Personal information
- Born: June 1, 1955 (age 71) Madison County, Tennessee, U.S.

Professional wrestling career
- Ring name(s): David Schultz David Von Schultz
- Billed height: 6 ft 6 in (198 cm)
- Billed weight: 267 lb (121 kg)
- Billed from: Nashville, Tennessee
- Trained by: Herb Welch
- Debut: 1974
- Retired: 1989

= David Schultz (professional wrestler) =

American professional wrestler (born 1955)

David Schultz (born June 1, 1955) is an American retired professional wrestler. Nicknamed "Dr. D", he competed in North American regional promotions Stampede Wrestling, the National Wrestling Alliance, and the American Wrestling Association in the late 1970s and early 1980s. During his short stint in the World Wrestling Federation in 1984, he gained notoriety by assaulting 20/20 reporter John Stossel during a report on the legitimacy of professional wrestling.

== Professional wrestling career ==

=== Early career (1974–1980) ===
Trained by Herb Welch, Schultz began wrestling in NWA Mid-America during the mid-1970s eventually teaming with Roger Kirby to defeat Bill Dundee and Big Bad John for the NWA Mid-America Tag Team Championship in May 1976. He would also team with Bill Ash to win the NWA Mid-America Tag Team Championship before losing the titles to George Gulas and Gorgeous George Jr. later that year.

While in the Maritimes, Schultz defeated Terry Sawyer for the Canadian Heavyweight Championship in Halifax, Nova Scotia on August 9, 1977. Feuding with Sawyer over the title, he would briefly lose the title back to Sawyer before regaining it on August 13 and remained champion until the title became inactive before the end of the year.
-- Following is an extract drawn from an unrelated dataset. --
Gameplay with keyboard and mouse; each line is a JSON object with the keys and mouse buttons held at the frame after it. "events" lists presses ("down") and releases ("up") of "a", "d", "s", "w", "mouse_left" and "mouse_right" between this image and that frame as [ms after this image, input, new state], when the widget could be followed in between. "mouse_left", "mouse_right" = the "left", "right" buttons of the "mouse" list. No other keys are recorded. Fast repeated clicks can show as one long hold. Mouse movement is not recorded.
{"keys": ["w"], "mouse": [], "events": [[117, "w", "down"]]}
From September to October 1978, Schultz toured Japan with International Wrestling Enterprise as part of its "Dynamite Series". His matches on this tour included a cage match against Katsuzo Oiyama in Isehara, Kanagawa and a handful of matches against Animal Hamaguchi that ended in double count-outs or disqualifications. During the tour, he teamed on several occasions with Ox Baker.
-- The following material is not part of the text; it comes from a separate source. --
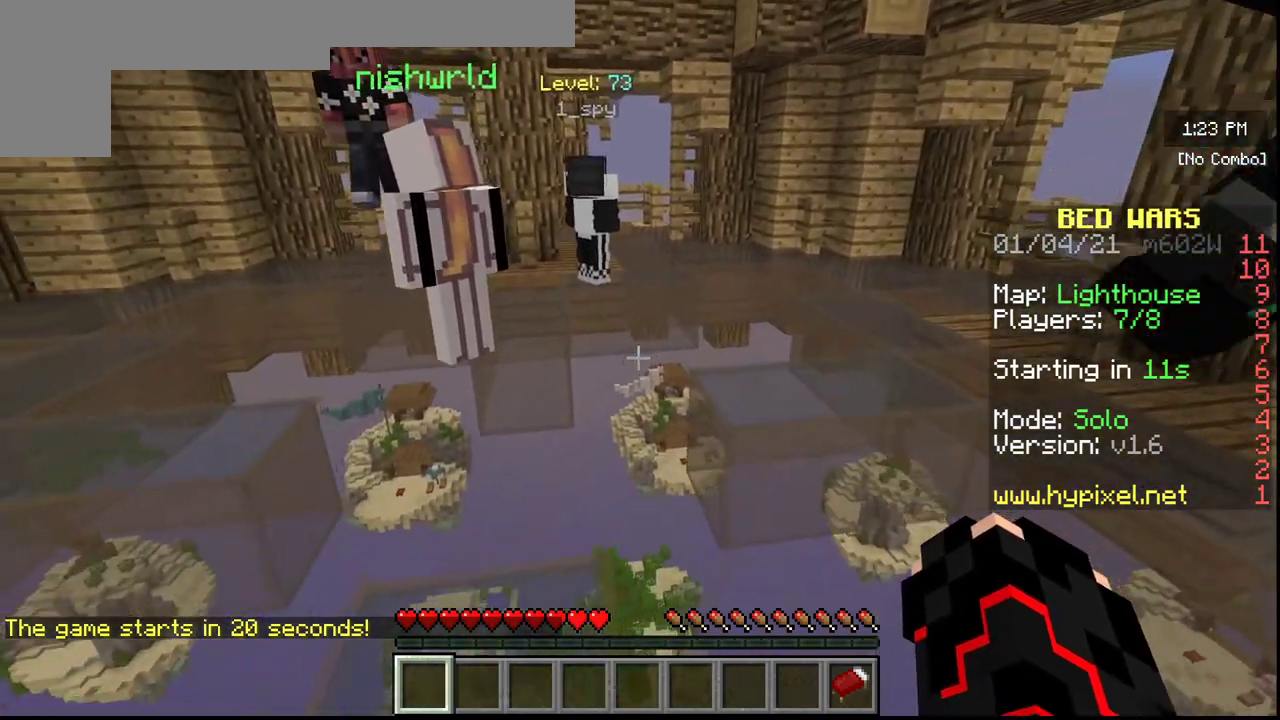
{"keys": ["w"], "mouse": [], "events": []}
Although losing to Bob Armstrong in a match for the NWA Southeastern Heavyweight Championship in 1978, Schultz later regained the title the following year feuding over the title with Ron Slinker in mid-1979. Teaming with Dennis Condrey, the two later won the NWA Southeast Tag Team Championship after defeating Dick Slater and Paul Orndorff in November 1979 and successfully defended the titles for several months before the title was held up during a match against Mike Stallings and The Matador on February 3, 1980, and lost the titles to them in a rematch a week later.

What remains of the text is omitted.